**What this task involves**
Could you repeat the records below exactly, leaving out any pictures?

**Records shown**

* * * * * * *

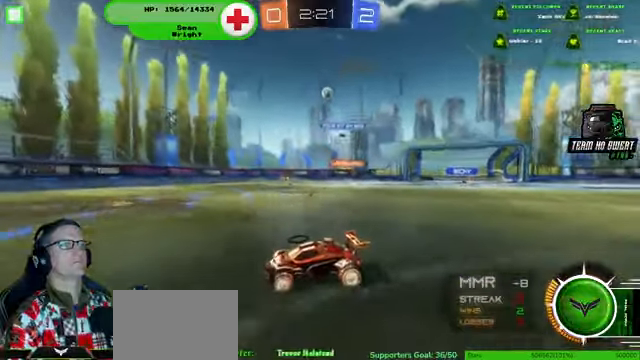
{"buttons": ["R2"], "left_stick": "center", "right_stick": "center", "events": [[333, "left_stick", "right"], [500, "left_stick", "center"]]}
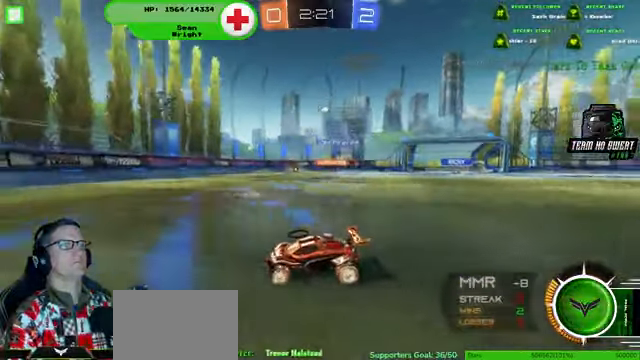
{"buttons": [], "left_stick": "right", "right_stick": "center", "events": [[100, "left_stick", "right"], [300, "R2", "up"], [300, "left_stick", "center"], [467, "left_stick", "right"]]}
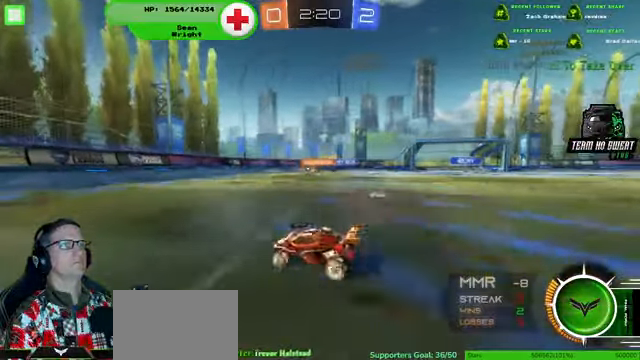
{"buttons": ["R2"], "left_stick": "center", "right_stick": "center", "events": [[167, "left_stick", "center"], [367, "left_stick", "right"], [500, "R2", "down"], [500, "left_stick", "center"]]}
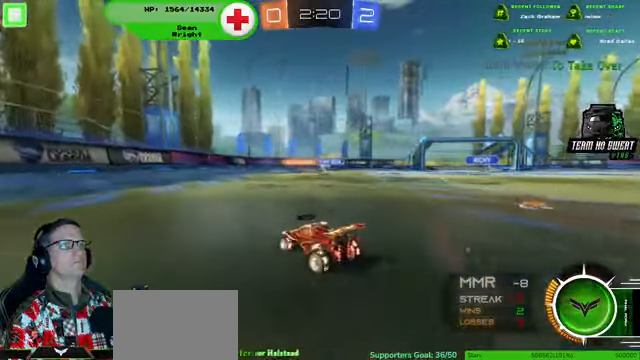
{"buttons": ["R1", "R2"], "left_stick": "down-right", "right_stick": "center", "events": [[200, "left_stick", "down-right"], [467, "R1", "down"]]}
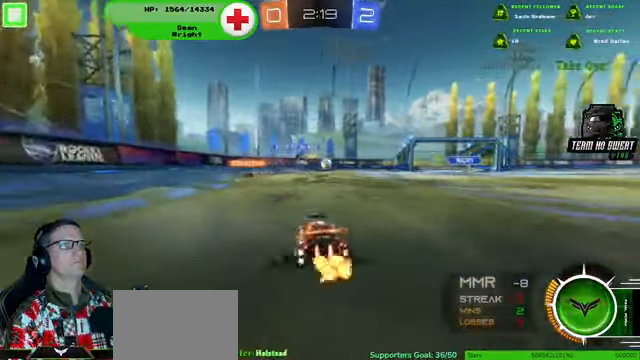
{"buttons": ["R1", "R2"], "left_stick": "center", "right_stick": "center", "events": [[100, "left_stick", "center"], [267, "left_stick", "right"], [400, "left_stick", "center"]]}
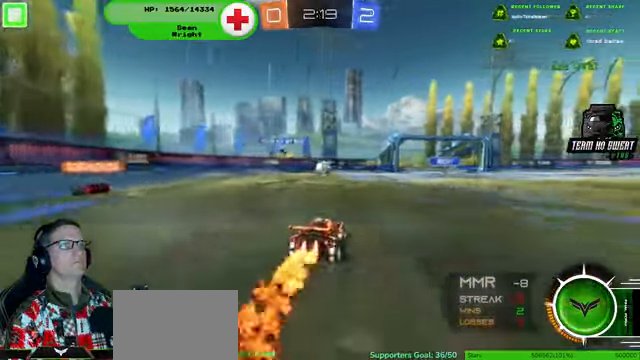
{"buttons": ["R2"], "left_stick": "center", "right_stick": "center", "events": [[467, "R1", "up"]]}
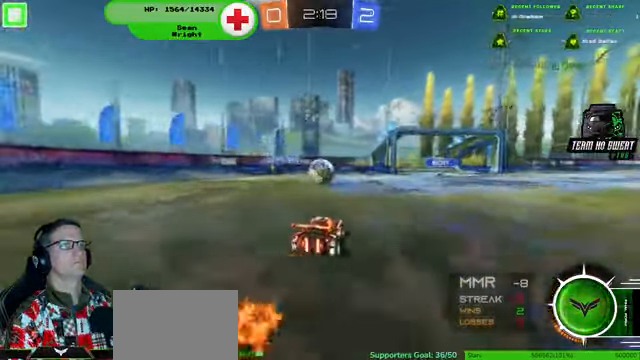
{"buttons": ["R1", "R2"], "left_stick": "center", "right_stick": "center", "events": [[33, "L2", "down"], [33, "R2", "up"], [133, "left_stick", "down"], [333, "R2", "down"], [400, "L2", "up"], [400, "left_stick", "center"], [467, "R1", "down"]]}
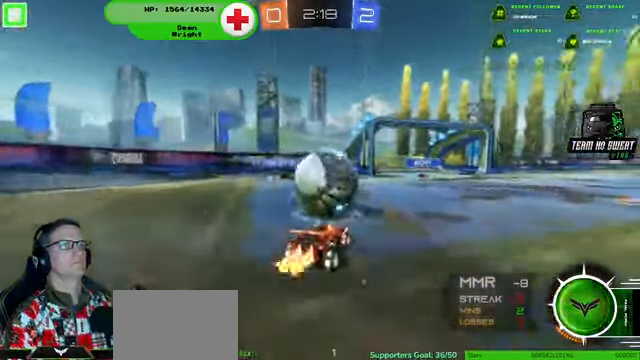
{"buttons": ["R1", "R2"], "left_stick": "right", "right_stick": "center", "events": [[133, "left_stick", "right"], [267, "left_stick", "center"], [367, "left_stick", "right"]]}
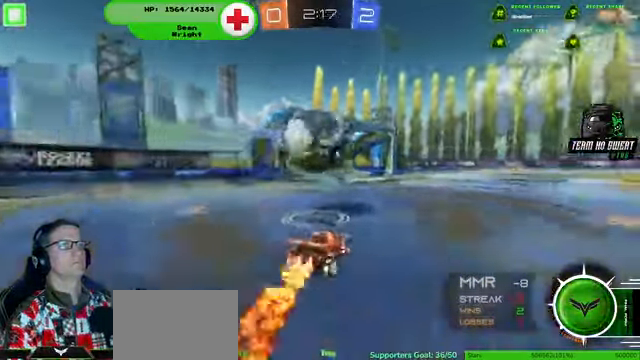
{"buttons": ["R2"], "left_stick": "right", "right_stick": "center", "events": [[167, "R1", "up"], [233, "left_stick", "center"], [366, "left_stick", "right"]]}
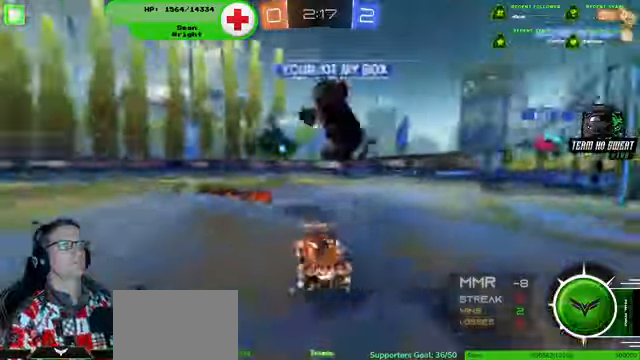
{"buttons": ["R2"], "left_stick": "right", "right_stick": "center", "events": []}
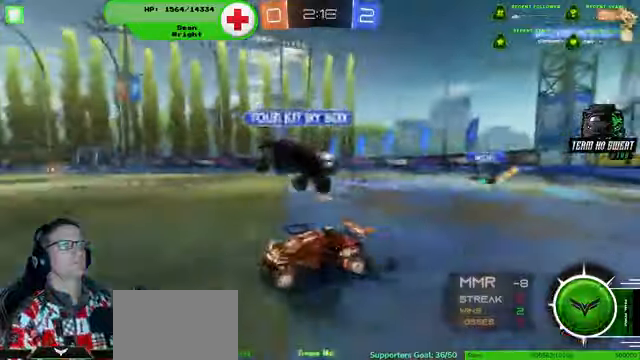
{"buttons": ["R2"], "left_stick": "center", "right_stick": "center", "events": [[33, "left_stick", "center"], [200, "left_stick", "right"], [366, "left_stick", "center"]]}
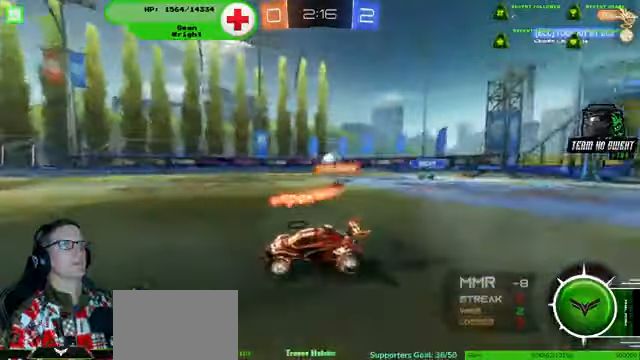
{"buttons": ["R2"], "left_stick": "center", "right_stick": "center", "events": [[133, "left_stick", "right"], [233, "left_stick", "center"]]}
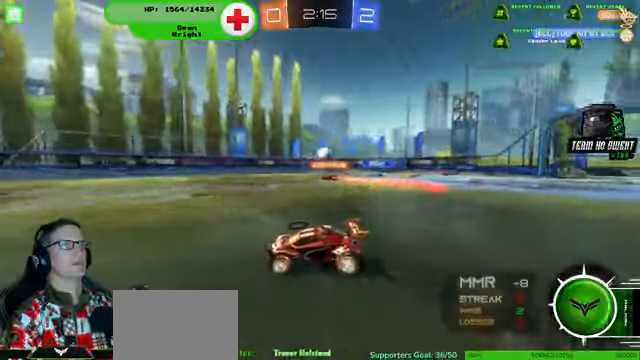
{"buttons": ["R2"], "left_stick": "center", "right_stick": "center", "events": []}
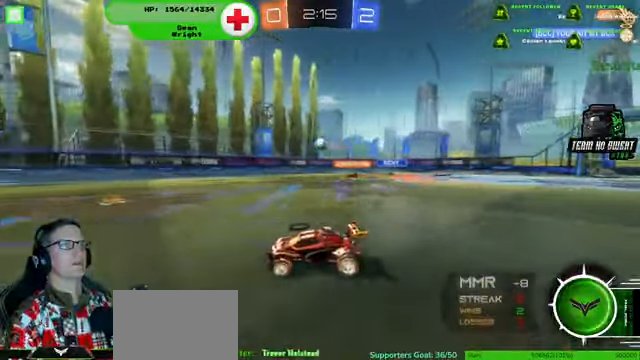
{"buttons": ["R2"], "left_stick": "down-right", "right_stick": "center", "events": [[66, "left_stick", "down-right"], [366, "left_stick", "center"], [466, "left_stick", "down-right"]]}
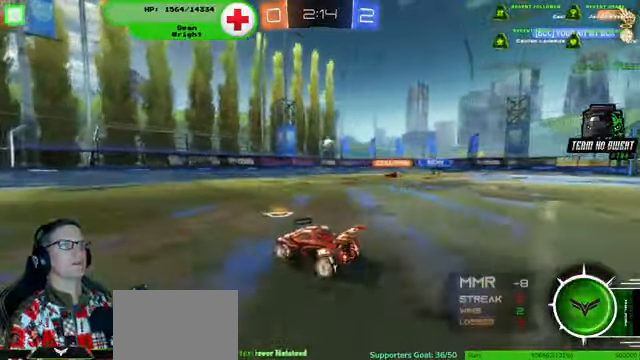
{"buttons": ["R2"], "left_stick": "down-left", "right_stick": "center", "events": [[266, "R2", "up"], [333, "left_stick", "down-left"], [433, "R2", "down"]]}
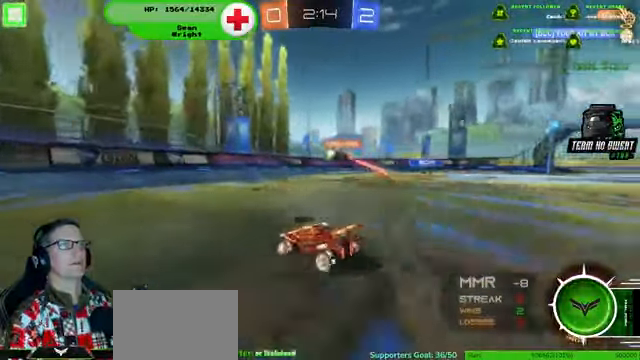
{"buttons": ["R2"], "left_stick": "center", "right_stick": "center", "events": [[300, "left_stick", "center"]]}
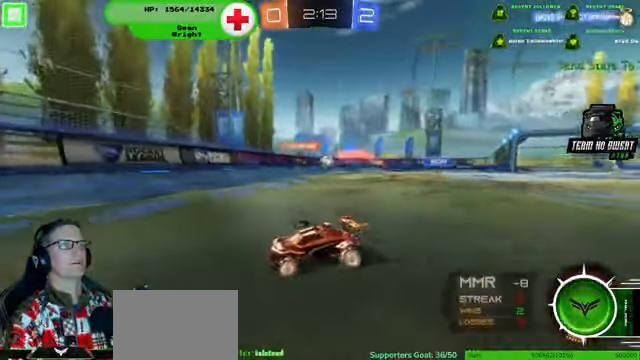
{"buttons": ["R2"], "left_stick": "left", "right_stick": "center", "events": [[33, "left_stick", "left"]]}
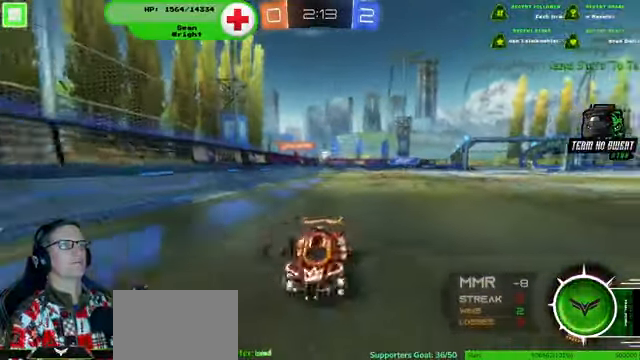
{"buttons": ["R2"], "left_stick": "left", "right_stick": "center", "events": [[233, "left_stick", "center"], [366, "left_stick", "left"]]}
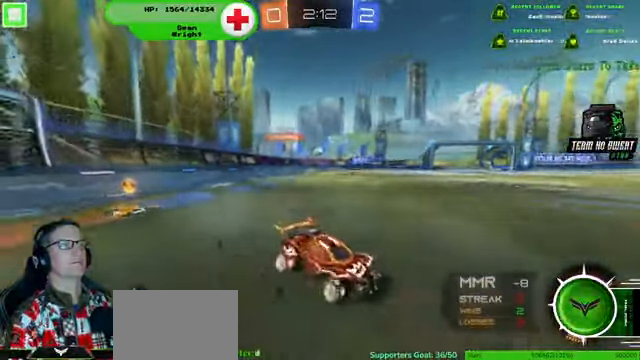
{"buttons": [], "left_stick": "left", "right_stick": "center", "events": [[300, "R2", "up"]]}
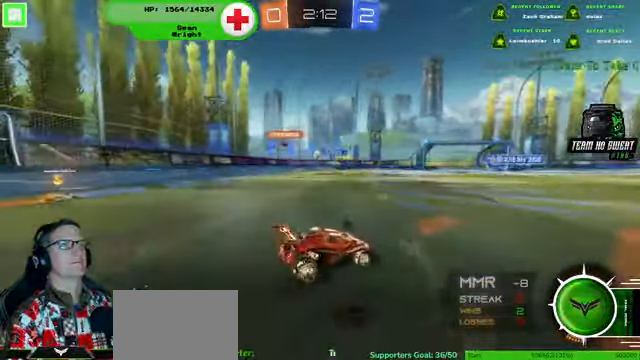
{"buttons": ["R2"], "left_stick": "left", "right_stick": "center", "events": [[133, "R2", "down"]]}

* * * * * * *

**Task answer**
{"buttons": ["R2"], "left_stick": "center", "right_stick": "center", "events": [[333, "left_stick", "right"], [500, "left_stick", "center"]]}
{"buttons": [], "left_stick": "right", "right_stick": "center", "events": [[100, "left_stick", "right"], [300, "R2", "up"], [300, "left_stick", "center"], [467, "left_stick", "right"]]}
{"buttons": ["R2"], "left_stick": "center", "right_stick": "center", "events": [[167, "left_stick", "center"], [367, "left_stick", "right"], [500, "R2", "down"], [500, "left_stick", "center"]]}
{"buttons": ["R1", "R2"], "left_stick": "down-right", "right_stick": "center", "events": [[200, "left_stick", "down-right"], [467, "R1", "down"]]}
{"buttons": ["R1", "R2"], "left_stick": "center", "right_stick": "center", "events": [[100, "left_stick", "center"], [267, "left_stick", "right"], [400, "left_stick", "center"]]}
{"buttons": ["R2"], "left_stick": "center", "right_stick": "center", "events": [[467, "R1", "up"]]}
{"buttons": ["R1", "R2"], "left_stick": "center", "right_stick": "center", "events": [[33, "L2", "down"], [33, "R2", "up"], [133, "left_stick", "down"], [333, "R2", "down"], [400, "L2", "up"], [400, "left_stick", "center"], [467, "R1", "down"]]}
{"buttons": ["R1", "R2"], "left_stick": "right", "right_stick": "center", "events": [[133, "left_stick", "right"], [267, "left_stick", "center"], [367, "left_stick", "right"]]}
{"buttons": ["R2"], "left_stick": "right", "right_stick": "center", "events": [[167, "R1", "up"], [233, "left_stick", "center"], [366, "left_stick", "right"]]}
{"buttons": ["R2"], "left_stick": "right", "right_stick": "center", "events": []}
{"buttons": ["R2"], "left_stick": "center", "right_stick": "center", "events": [[33, "left_stick", "center"], [200, "left_stick", "right"], [366, "left_stick", "center"]]}
{"buttons": ["R2"], "left_stick": "center", "right_stick": "center", "events": [[133, "left_stick", "right"], [233, "left_stick", "center"]]}
{"buttons": ["R2"], "left_stick": "center", "right_stick": "center", "events": []}
{"buttons": ["R2"], "left_stick": "down-right", "right_stick": "center", "events": [[66, "left_stick", "down-right"], [366, "left_stick", "center"], [466, "left_stick", "down-right"]]}
{"buttons": ["R2"], "left_stick": "down-left", "right_stick": "center", "events": [[266, "R2", "up"], [333, "left_stick", "down-left"], [433, "R2", "down"]]}
{"buttons": ["R2"], "left_stick": "center", "right_stick": "center", "events": [[300, "left_stick", "center"]]}
{"buttons": ["R2"], "left_stick": "left", "right_stick": "center", "events": [[33, "left_stick", "left"]]}
{"buttons": ["R2"], "left_stick": "left", "right_stick": "center", "events": [[233, "left_stick", "center"], [366, "left_stick", "left"]]}
{"buttons": [], "left_stick": "left", "right_stick": "center", "events": [[300, "R2", "up"]]}
{"buttons": ["R2"], "left_stick": "left", "right_stick": "center", "events": [[133, "R2", "down"]]}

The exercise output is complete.